# An update on my car



## '71 Hakosuka (Dec 18, 2004)

Guys,
I promised to update you on the car so here goes. The first couple of pics are of the drive up to a show right after I got the Skyline. The rest are of the tear down that I am in the middle of since then. I have found that not quite as many parts are interchangeable with U.S. cars as I had originally hoped. I have had to order parts from Japan a few times and this has slowed me down a bit. But, I am qute pleased with how she is turning out. Hope you enjoy.
Brian
http://members.cox.net/bdooley/Skyline/On the road 1

http://members.cox.net/bdooley/Skyline/On the road 2

http://members.cox.net/bdooley/Skyline/Front shot

http://members.cox.net/bdooley/Skyline/Orig. engine bay

http://members.cox.net/bdooley/Skyline/Engine bay

http://members.cox.net/bdooley/Skyline/Original strut

http://members.cox.net/bdooley/Skyline/Strut 1

http://members.cox.net/bdooley/Skyline/Strut

http://members.cox.net/bdooley/Skyline/Wheel shot


----------



## K-1 (Jun 15, 2004)

That is a beautiful car. Goign to look amazing when it's done.

What are your plans for the engine/drivetrain?

Did anything need to be modified to make this street legal, or is it a historic automobile that's exempt?


----------



## BigBlueR32 (Sep 29, 2004)

I like the R32 the best for GTR's.... but this speciment is amazing.. quite a nice Skyline :thumbup:


----------



## '71 Hakosuka (Dec 18, 2004)

The car is completely legal. Any car over 25 years old is federally exempt from emissions and D.O.T. Anything '75 and older is smog exept here in California. I just paid my taxes and fees to the DMV and walked out with the registration. I have been focused on the suspension and brakes up to this point, but a mildly built RB26 will be going in next. It is just sitting on the stand at the moment. I'm doing my best to make it to the Motorsport Auto Z car show in late April.
Brian


----------



## HJBarker (Sep 13, 2004)

So, how does one go about finding a hako? Seriously!

I'm personally a fan of the R32 bodystyle, but, damn! that looks good. I've always loved the older cars (510, S12, etc.) and that is the epitome of old-skool cool.

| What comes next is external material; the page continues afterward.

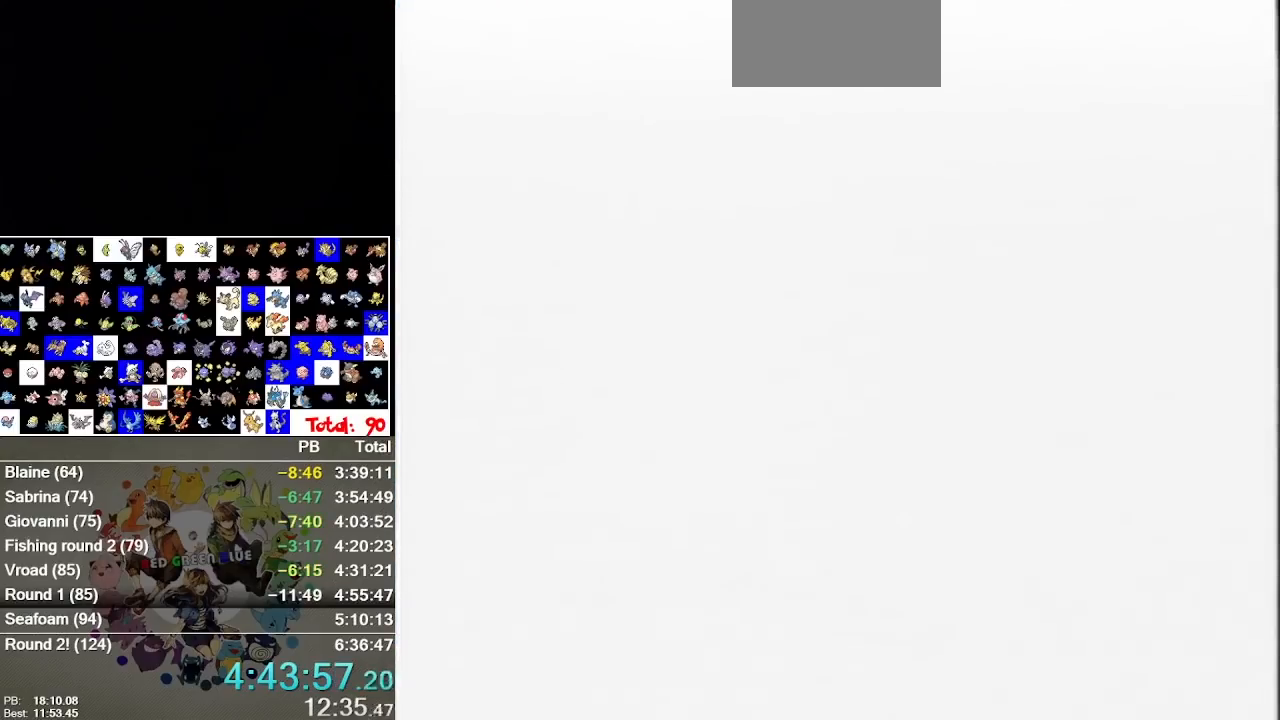
{"buttons": [], "events": [[17, "A", "up"], [150, "A", "down"], [400, "A", "up"]]}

I've got a '91 Sentra SE-R and it's converted me to a Nissan loyal.


----------



## '71 Hakosuka (Dec 18, 2004)

It took me a few months of communicating with people before I found someone that would work with me and that I felt comfortable with. Eventually I met a guy named Yasuhiro who was intrigued at an American that knew about these cars and agreed to help me out. He ended up doing a great job. I put down a 50% deposit and paid the rest after he found and bought the car. It took about four months to locate the car that best fit my requirements, then he shipped it over. The waiting was hard, but well worth it. 
On a side note, I notice you are from Huntsville. I lived there for a while and still have family there. Nice town. I went to Grissom High for a year and lived in the neighborhood on the other side of the golf course from the school. I think the street was Forrest Heights, but it was quite a while ago.
Brian


----------



## Shodo (Jan 24, 2005)

Very nice work my friend.


----------



## Shodo (Jan 24, 2005)

[QUOTE='71 Hakosuka]It took me a few months of communicating with people before I found someone that would work with me and that I felt comfortable with. Eventually I met a guy named Yasuhiro who was intrigued at an American that knew about these cars and agreed to help me out. He ended up doing a great job. I put down a 50% deposit and paid the rest after he found and bought the car. It took about four months to locate the car that best fit my requirements, then he shipped it over. The waiting was hard, but well worth it. 
On a side note, I notice you are from Huntsville. I lived there for a while and still have family there. Nice town. I went to Grissom High for a year and lived in the neighborhood on the other side of the golf course from the school. I think the street was Forrest Heights, but it was quite a while ago.
Brian[/QUOTE]

You speak in high regards with your seller in Japan, I respect that greatly. I must say, I hope to have customers like you one day that have faith in there in exporter. Congrats once again on your remarkable Nissan.


----------



## craigqc (Feb 10, 2005)

way to go. looks great!


----------



## '71 Hakosuka (Dec 18, 2004)

Here are the latest shots of my car. As you can see, the engine is in and the mounts are nearly finished. The HKS downpipes and Trust collector fit like they were made for the car, much to my surprise to be honest. I will have to mod the pan a bit for steering clearance as I am having a bit of contact at full lock. The motor is sitting barely an inch off the firewall and as low as I could get it. The shifter comes out in the stock location as well. The rear suspension is all set to go back in as my friend finally got the Kaaz LSD installed for me. Anyhow, here are the links.
Brian

http://members.cox.net/bdooley/Skyline/engine bay.JPG

http://members.cox.net/bdooley/Skyline/engine bay 2.JPG

http://members.cox.net/bdooley/Skyline/oil pan.JPG

http://members.cox.net/bdooley/Skyline/downpipes.JPG

http://members.cox.net/bdooley/Skyline/collector.JPG


----------



## Beltane70 (Jul 17, 2002)

Very impressive! 

I was in Tokyo a few weeks ago and saw a '70 Skyline GT-R in Toyota's car museum in Odaiba.


----------



## rb25det (Jun 2, 2005)

Very nice, not many of these around. wish u best of luck with this project :thumbup:


----------